- _Page text_
However, such a priomordialist notion of regional and linguistic identities does not hold good in every case. Shared relationship to a territory does not automatically produce a cohesive cultural or political community. Territoriality of a given region becomes a meaningful reality only when it is claimed by some ‘community’/‘communities’. While it is possible that such communities in many instances are themselves constituted by territoriality of the region or its linguistic distinctiveness, this has not always been the case. Other social and political processes, such as religion, caste and even class could play important roles in the constitution of such identities. In other words, regions and regional identities are inherently fluid categories, constantly changing and being constructed by the relevant actors in given social, political and historical contexts.

The history of Punjab or Punjabiyat during the 20th century offers a good example of such a process. Though like many other provinces, the Indian Punjab too was reorganized as a separate state of independent India on the basis of language, it has over the years come to acquire a strong communitarian identity and is often seen as a land of the Sikhs. Despite the fact that Hindus and Muslims were in larger numbers in the region, it was the Sikhs who saw Punjab as the land of their origin and laid claim to it, successfully hegemonizing the regional/territorial identity of the Indian Punjab.1

The politics of a predominant section of the Punjabi Hindu elite, on the other hand, was geared towards de-ethnicizing and de-regionalizing themselves.2 While this certainly helped them in claiming the opportunities opened up by the new nation, it conversely helped the Sikhs in consolidating their claims over the region. Similarly, the Punjabi elite of western Punjab found Urdu as a more useful source for legitimizing their hegemony over the new nation-state of Pakistan. Muslim Punjabis, who constituted more than half the total population of pre-partition Punjab, thus rarely represented themselves through the idiom of Punjabiyat in post-colonial South Asia.

- _Data entries_
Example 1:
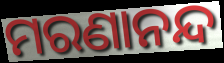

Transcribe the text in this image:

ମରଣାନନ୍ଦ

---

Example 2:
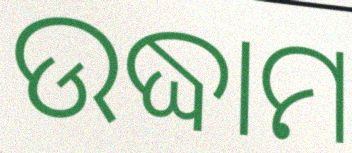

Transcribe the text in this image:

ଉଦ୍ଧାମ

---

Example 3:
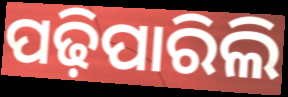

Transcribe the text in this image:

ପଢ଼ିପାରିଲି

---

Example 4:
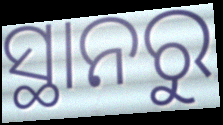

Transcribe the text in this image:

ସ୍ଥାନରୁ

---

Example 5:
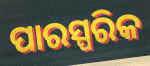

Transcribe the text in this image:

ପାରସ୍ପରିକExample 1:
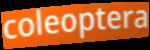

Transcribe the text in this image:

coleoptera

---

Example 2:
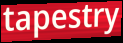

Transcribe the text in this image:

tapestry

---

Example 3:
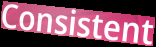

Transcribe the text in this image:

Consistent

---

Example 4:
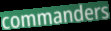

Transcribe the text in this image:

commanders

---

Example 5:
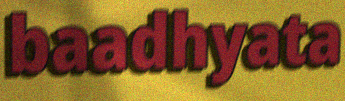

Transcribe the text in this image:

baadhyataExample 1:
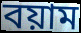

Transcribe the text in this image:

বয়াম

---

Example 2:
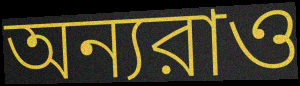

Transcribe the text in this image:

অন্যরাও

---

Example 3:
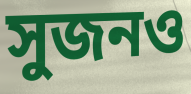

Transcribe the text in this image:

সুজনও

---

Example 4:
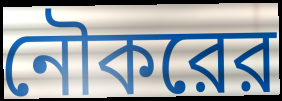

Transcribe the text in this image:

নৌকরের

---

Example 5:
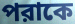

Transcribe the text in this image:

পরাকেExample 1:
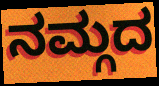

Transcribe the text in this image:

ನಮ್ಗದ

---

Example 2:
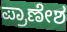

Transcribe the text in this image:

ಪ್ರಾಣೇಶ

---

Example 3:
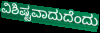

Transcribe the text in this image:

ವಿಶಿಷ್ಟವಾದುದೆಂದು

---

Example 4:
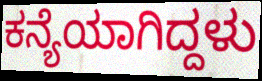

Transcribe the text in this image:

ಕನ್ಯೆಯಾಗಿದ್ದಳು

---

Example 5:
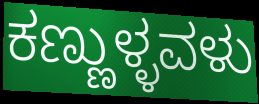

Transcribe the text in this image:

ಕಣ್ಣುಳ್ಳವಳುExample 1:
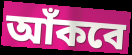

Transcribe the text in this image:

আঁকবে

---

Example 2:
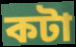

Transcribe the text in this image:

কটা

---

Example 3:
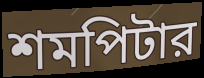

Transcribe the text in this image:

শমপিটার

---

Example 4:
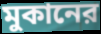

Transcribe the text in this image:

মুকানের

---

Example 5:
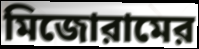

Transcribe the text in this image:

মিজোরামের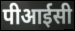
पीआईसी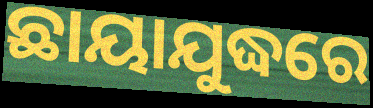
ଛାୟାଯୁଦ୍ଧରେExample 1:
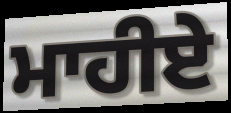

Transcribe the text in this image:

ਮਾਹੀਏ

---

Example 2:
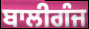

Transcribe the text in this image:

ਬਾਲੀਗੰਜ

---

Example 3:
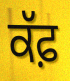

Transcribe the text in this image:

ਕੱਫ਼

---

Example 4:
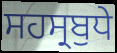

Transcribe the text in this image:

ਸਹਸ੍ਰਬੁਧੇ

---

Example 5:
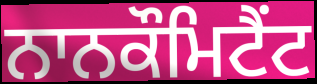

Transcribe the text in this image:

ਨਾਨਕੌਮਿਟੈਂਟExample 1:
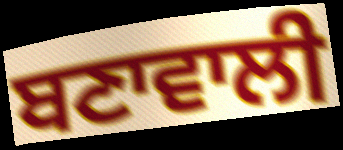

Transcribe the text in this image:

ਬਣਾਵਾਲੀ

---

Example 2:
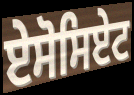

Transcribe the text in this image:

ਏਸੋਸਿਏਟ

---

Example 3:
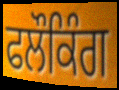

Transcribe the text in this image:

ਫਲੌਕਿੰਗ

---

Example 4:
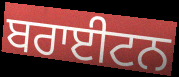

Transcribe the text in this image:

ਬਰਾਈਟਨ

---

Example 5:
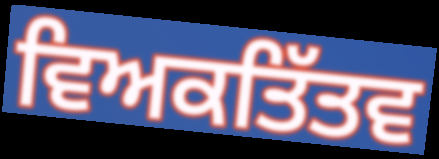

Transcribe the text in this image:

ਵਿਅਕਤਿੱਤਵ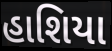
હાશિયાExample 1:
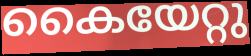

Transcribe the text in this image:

- _What this exercise asks_
**A.** In the passage on Punjabi identity, which group saw Punjab as the land of their origin and laid claim to it?
**B.** For each statement, say whether it agrees with the passage on Punjabi identity, and quote the words that decide it. (i) A shared relationship to a territory automatically produces a cohesive cultural or political community. (ii) The Indian Punjab was reorganized as a separate state of independent India on the basis of language. (iii) Muslim Punjabis made up less than half the total population of pre-partition Punjab.
**C.** Reproduce the stretch of the passage on Punjabi identity from "The politics of" through "post-colonial South Asia.".
The records have no connection to the passage on Punjabi identity.

- _Task solutions_
**A.** The Sikhs.

**B.**
(i) No: "Shared relationship to a territory does not automatically produce a cohesive cultural or political community."
(ii) Yes: "the Indian Punjab too was reorganized as a separate state of independent India on the basis of language"
(iii) No: "Muslim Punjabis, who constituted more than half the total population of pre-partition Punjab"

**C.**
The politics of a predominant section of the Punjabi Hindu elite, on the other hand, was geared towards de-ethnicizing and de-regionalizing themselves.2 While this certainly helped them in claiming the opportunities opened up by the new nation, it conversely helped the Sikhs in consolidating their claims over the region. Similarly, the Punjabi elite of western Punjab found Urdu as a more useful source for legitimizing their hegemony over the new nation-state of Pakistan. Muslim Punjabis, who constituted more than half the total population of pre-partition Punjab, thus rarely represented themselves through the idiom of Punjabiyat in post-colonial South Asia.